(Records from a dataset)
=== Begin Enclosure ===
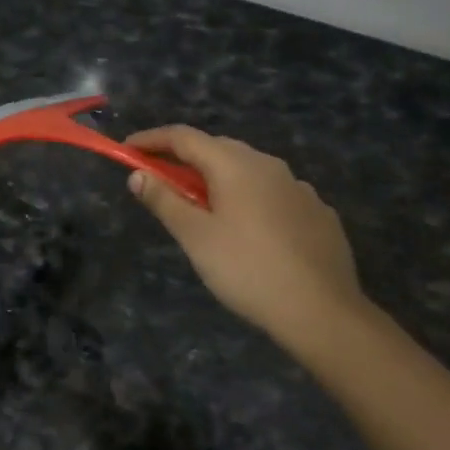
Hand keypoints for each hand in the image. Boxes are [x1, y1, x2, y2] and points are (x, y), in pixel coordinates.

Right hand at [125, 126, 369, 359]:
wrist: (323, 312)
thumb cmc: (247, 270)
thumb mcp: (195, 237)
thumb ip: (164, 200)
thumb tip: (137, 174)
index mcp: (235, 165)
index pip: (184, 137)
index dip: (152, 139)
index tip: (127, 149)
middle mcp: (268, 164)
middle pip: (217, 148)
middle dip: (185, 158)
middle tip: (161, 180)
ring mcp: (299, 187)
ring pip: (248, 170)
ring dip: (219, 178)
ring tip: (205, 207)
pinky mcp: (318, 211)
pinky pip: (274, 192)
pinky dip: (250, 198)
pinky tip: (249, 228)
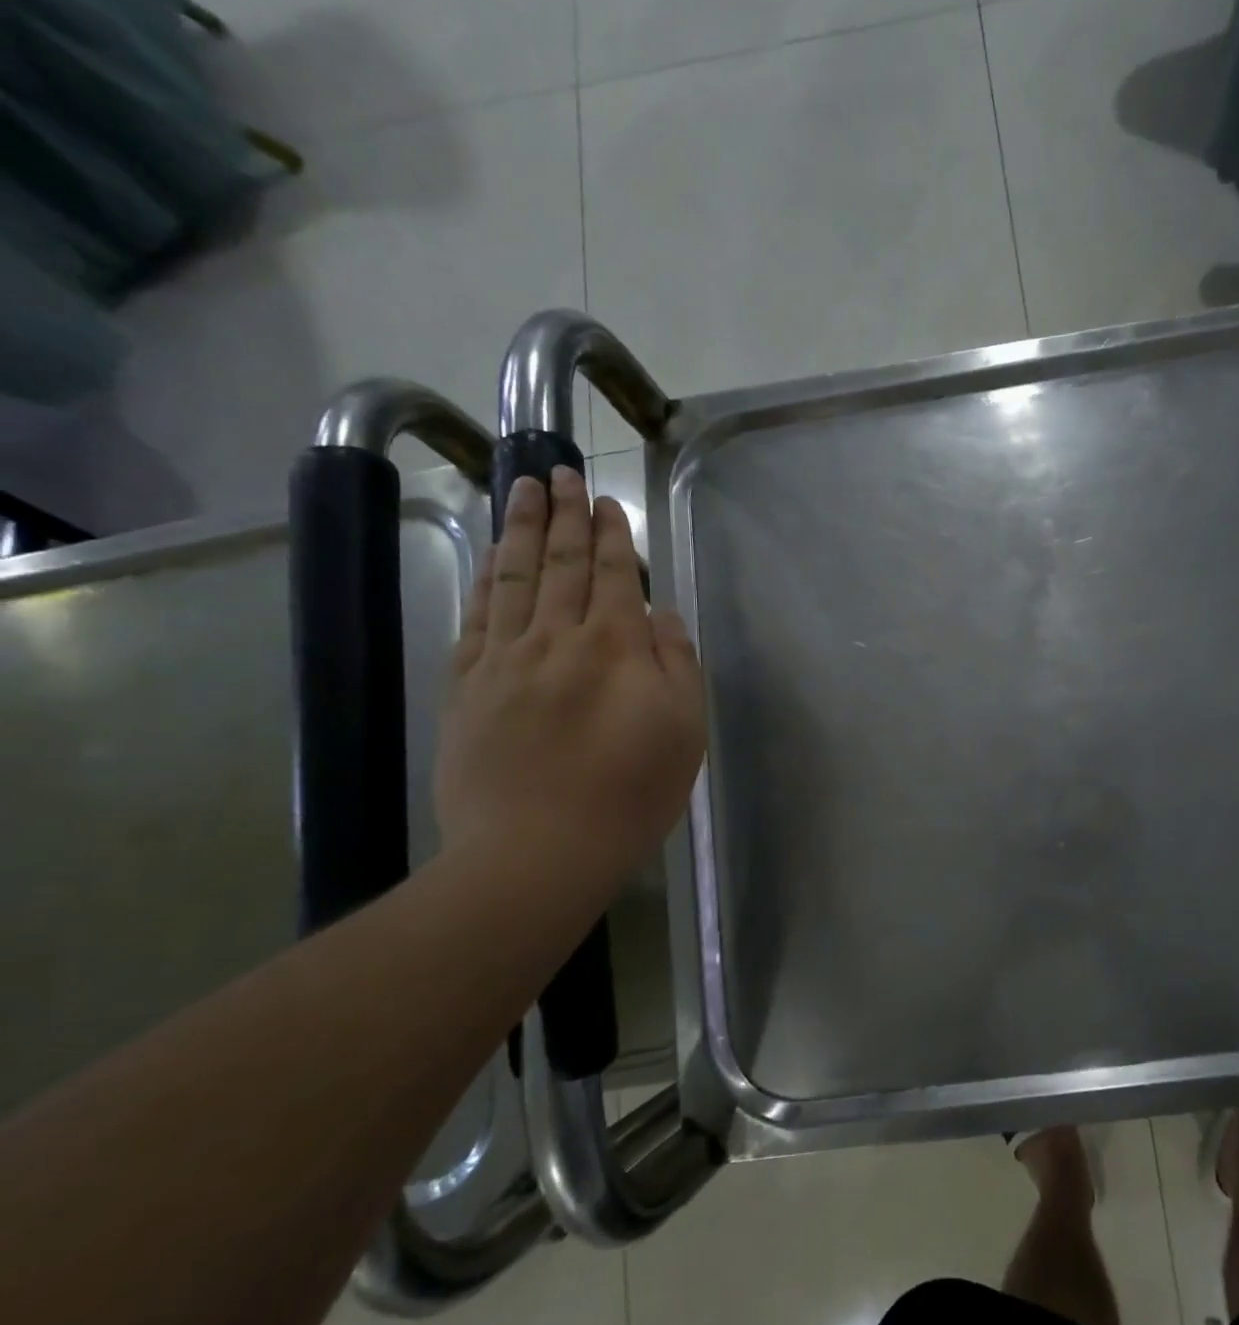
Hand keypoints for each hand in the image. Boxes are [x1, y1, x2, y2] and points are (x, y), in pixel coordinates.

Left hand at [434, 466, 706, 906]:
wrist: (538, 850)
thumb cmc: (630, 794)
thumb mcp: (684, 731)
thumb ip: (677, 664)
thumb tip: (661, 615)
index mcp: (615, 648)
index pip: (612, 575)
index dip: (611, 536)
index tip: (606, 502)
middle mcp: (556, 639)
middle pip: (559, 564)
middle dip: (564, 516)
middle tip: (561, 473)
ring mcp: (504, 660)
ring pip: (513, 579)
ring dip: (519, 530)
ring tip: (522, 490)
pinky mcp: (467, 688)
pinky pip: (476, 619)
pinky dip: (484, 582)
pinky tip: (488, 561)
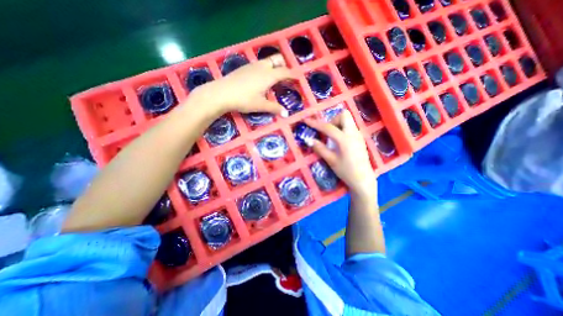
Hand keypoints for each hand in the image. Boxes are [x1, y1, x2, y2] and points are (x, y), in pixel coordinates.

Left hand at [189, 55, 294, 116]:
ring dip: (274, 66)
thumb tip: (286, 114)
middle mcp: (262, 67)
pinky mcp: (244, 67)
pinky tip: (260, 79)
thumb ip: (274, 108)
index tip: (299, 77)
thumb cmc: (244, 100)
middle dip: (284, 65)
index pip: (285, 72)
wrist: (221, 93)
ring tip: (274, 78)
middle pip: (277, 59)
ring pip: (267, 61)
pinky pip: (259, 64)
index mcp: (268, 75)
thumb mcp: (260, 105)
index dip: (293, 74)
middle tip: (286, 76)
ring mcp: (252, 65)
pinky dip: (265, 68)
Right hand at [304, 108, 377, 196]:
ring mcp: (358, 135)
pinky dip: (342, 129)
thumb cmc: (346, 171)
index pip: (328, 127)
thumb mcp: (331, 161)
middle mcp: (353, 133)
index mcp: (345, 139)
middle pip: (344, 115)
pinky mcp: (360, 139)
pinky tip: (339, 142)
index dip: (315, 123)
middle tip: (327, 132)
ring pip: (348, 121)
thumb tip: (309, 140)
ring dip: (338, 124)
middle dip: (333, 120)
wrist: (363, 180)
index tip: (306, 120)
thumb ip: (320, 148)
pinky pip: (350, 127)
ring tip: (331, 138)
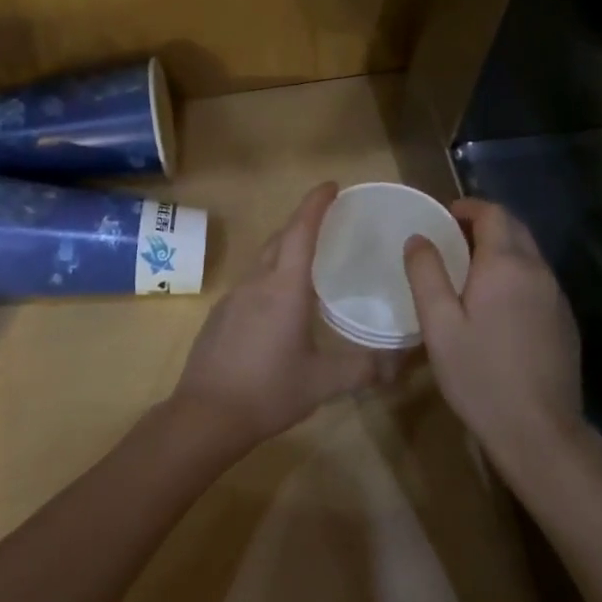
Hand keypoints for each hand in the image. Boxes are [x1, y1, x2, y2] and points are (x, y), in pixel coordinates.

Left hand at [171, 182, 384, 451]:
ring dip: (284, 250)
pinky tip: (280, 303)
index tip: (331, 185)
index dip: (315, 204)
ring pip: (262, 260)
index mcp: (284, 288)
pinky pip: (250, 283)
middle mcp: (256, 283)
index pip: (301, 231)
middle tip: (327, 221)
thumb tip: (395, 365)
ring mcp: (233, 298)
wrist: (205, 415)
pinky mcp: (219, 316)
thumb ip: (361, 369)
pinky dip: (270, 276)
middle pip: (279, 238)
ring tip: (309, 261)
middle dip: (302, 222)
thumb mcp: (322, 382)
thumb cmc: (268, 391)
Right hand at [403, 198, 582, 466]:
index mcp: (506, 265)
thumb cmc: (480, 375)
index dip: (468, 207)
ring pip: (529, 254)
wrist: (539, 430)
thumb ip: (426, 274)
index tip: (445, 216)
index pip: (493, 213)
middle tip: (453, 240)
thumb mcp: (439, 325)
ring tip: (469, 271)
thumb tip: (418, 238)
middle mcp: (538, 271)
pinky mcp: (564, 321)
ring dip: (502, 249)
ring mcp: (556, 296)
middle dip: (485, 224)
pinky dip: (516, 274)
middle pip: (515, 228)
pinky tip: (497, 305)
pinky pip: (538, 280)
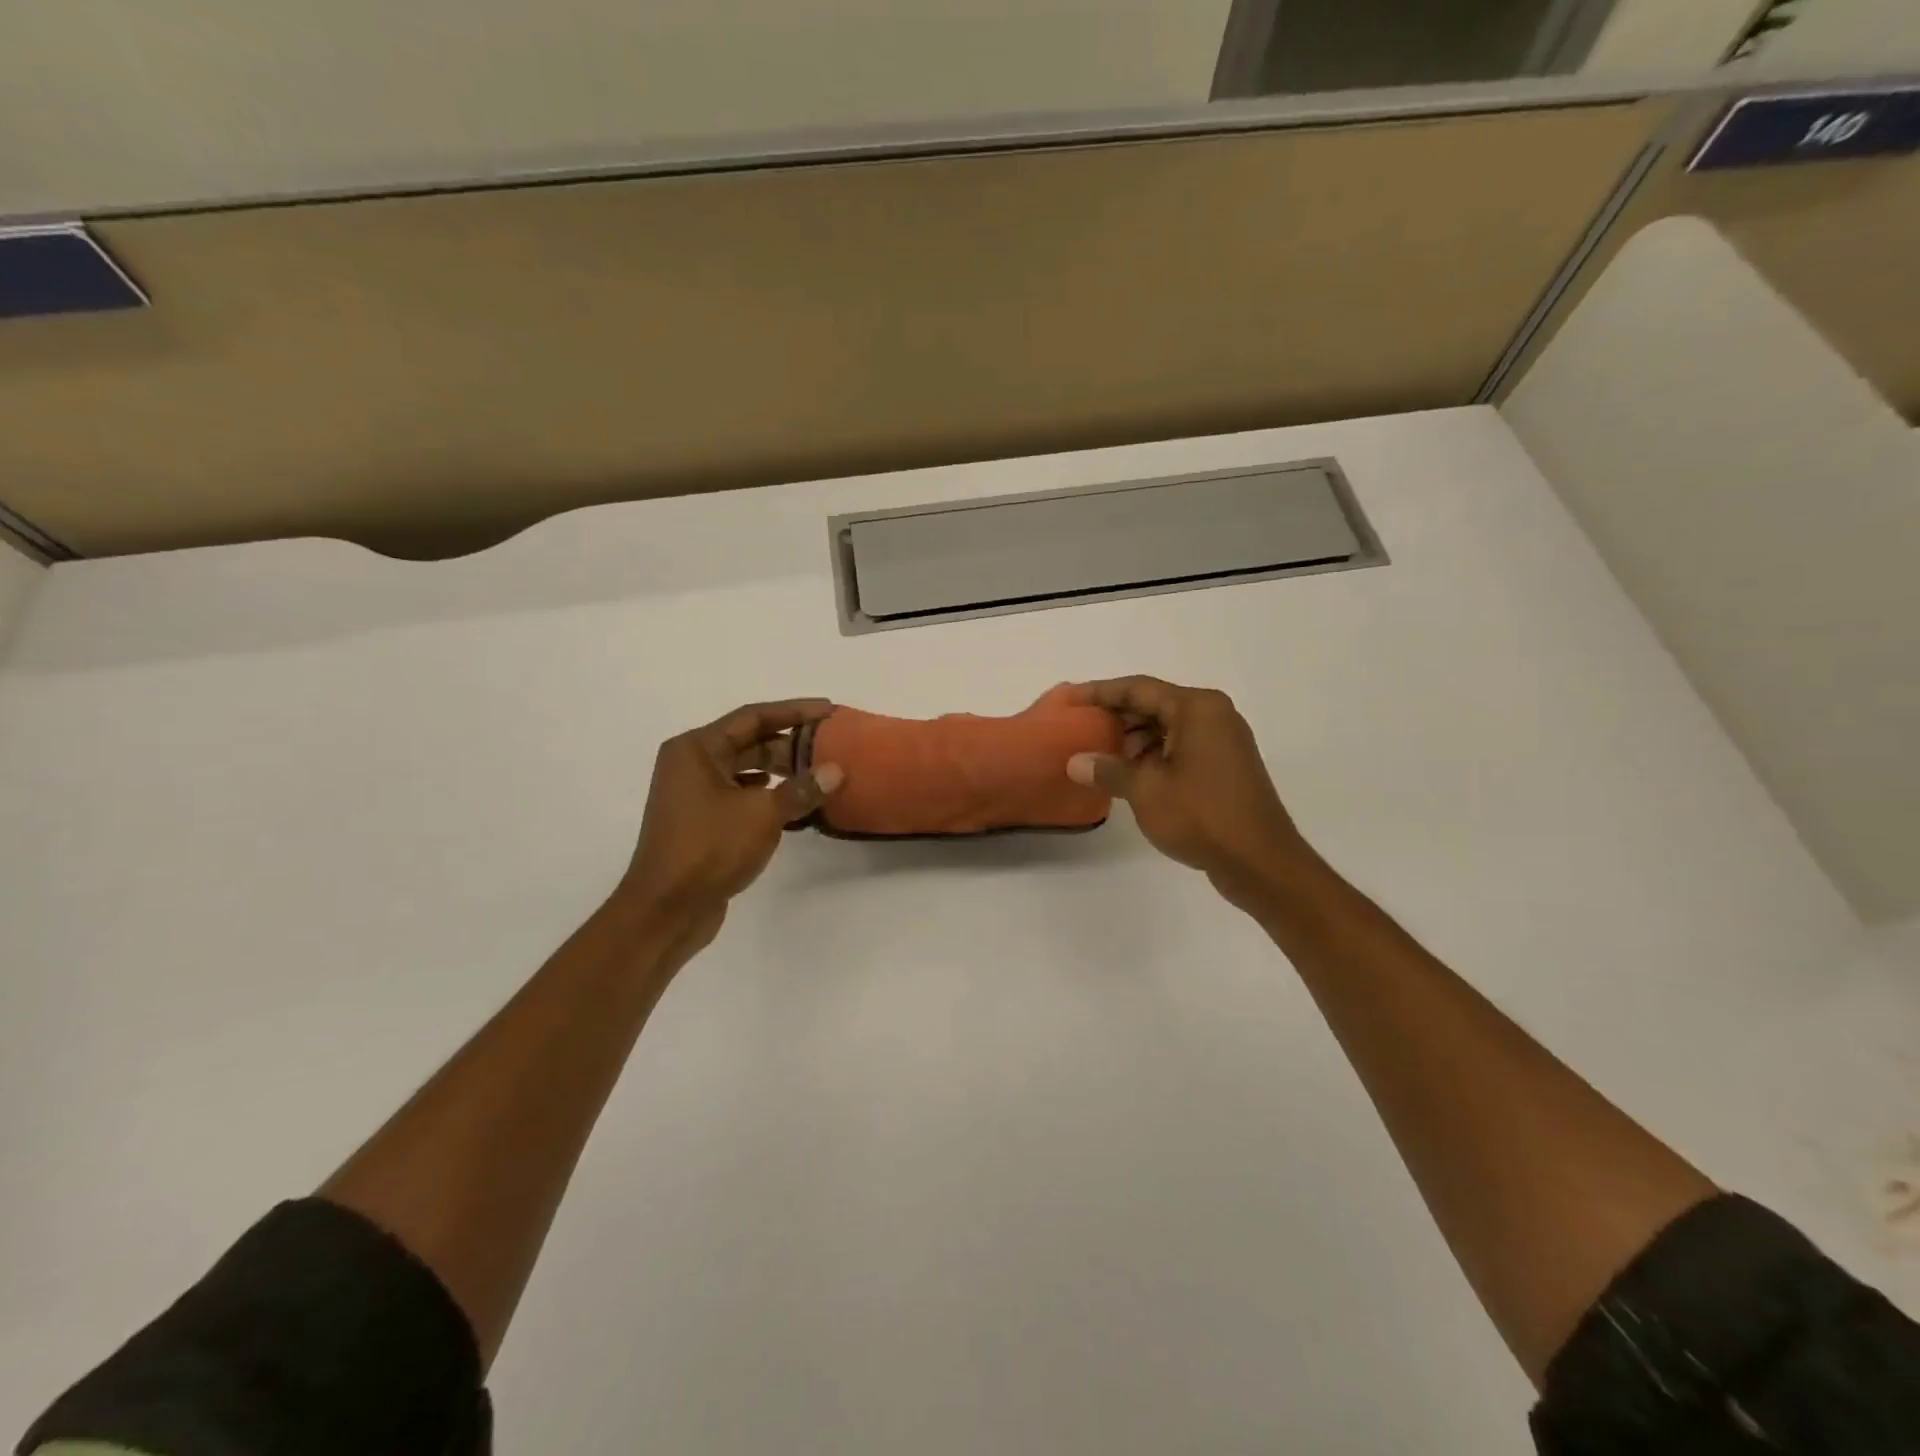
=== End Enclosure ===
Exercise directions:
Search the records for the word "hand" and return every line that holds it.

Exercise response:
Hand keypoints for each hand in the image. Boxes are [x1, y1, x2, y2] and points are (x, y), in pixel coordinates.
Right hand at [125, 126, 369, 359]:
Hand keypoints for each hand in the image. Boxes are [x1, y1, x2, y2] and points are (x, y), in pixel coordinates.
Left hand at [434, 466, 706, 906]:
Hand keypoints for each hand in the image. Boxes are [x1, y1, x2, y2] and points are (x, y), in pixel coordinates.
Left hand at [189, 55, 294, 116]:
Right hand at [304, 108, 377, 196]:
Hand keypoints for each hand in the image. Boxes are [x1, y1, x2, y2] and points are (x, y), in pixel coordinates.
Left hand at [171, 182, 384, 451]:
Right hand at [403, 198, 582, 466]:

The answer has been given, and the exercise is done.